Introduction to Pantat Ketek Rendang Hatiku Senang Sequel



 Hey Guys!

Welcome back!

Jadi ceritanya mulai dari minggu ini sampe 2 minggu kedepan kalian bakalan menikmati sebuah kisah berkelanjutan karya gue dalam sequel “Ketek Pantat Rendang Hatiku Senang”. Yep, you’re hearing it right: another absurd sequel from my delirious mind.

Iya, gue udah berusaha untuk membuat sequel sejak 1,5 tahun lalu semenjak gue pertama bikin “Cinta Segi Ketek”. Sejujurnya the more I tried to make something out of what I am really good at like ketek dan pantat maka makin gagal juga lah teori-teori ajaib yang gue berusaha kembangkan sampe akhirnya gue baru sadar bahwa rambah penulisan ajaib gue ini ya emang gaboleh jauh-jauh dari hal macem ketek itu. Ya, udah. Terima nasib deh.

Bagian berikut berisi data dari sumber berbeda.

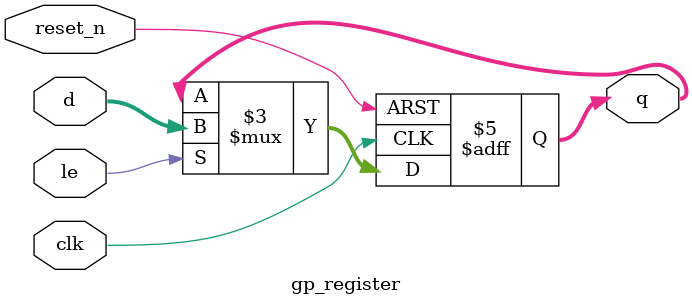
<source format=v>
module gp_register(clk, reset_n, le, d, q);

parameter REG_SIZE = 32;

input clk;
input	reset_n;
input le;
input	[REG_SIZE-1:0] d;
output reg [REG_SIZE-1:0] q;

always @(posedge clk or negedge reset_n)
begin
	if(!reset_n)
		q <= {REG_SIZE{1'b0}}; //q <= (OTHERS => '0') in VHDL
	else if(clk)	begin
		if(le)
			q <= d;
	end
end

endmodule
		
</source>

Kalo kemaren terinspirasi dari temen-temen geblek gue, this time is the ‘smile inspired’ story karna setelah gue mikir-mikir gue itu fakir banget sama senyum tulus seseorang akhir-akhir ini.

Dengan menganggap pemikiran gue benar, gue ngerasa bahwa sekarang-sekarang ini tuh sulit banget untuk mendapatkan sebuah senyuman yang tulus dari seseorang karna most of the time kita mikir bahwa mereka hanya akan menjadi manusia lain yang “numpang lewat” dalam hidup kita – padahal kenyataannya ngga semua orang begitu jadinya kita nganggep mereka ngga tulus deh senyumnya. Apalagi kalo yang kita ngga suka (nah kan).

Jadi tebaklah siapa orang yang akan memberikan gue senyuman tulus itu dalam kisah ajaib gue ini (macem doraemon gitu ya “kisah ajaib”. Lol. Doraemon mah kantong).

You can trust me on this one fact tho: this one truly came out of my heart as full as the first one!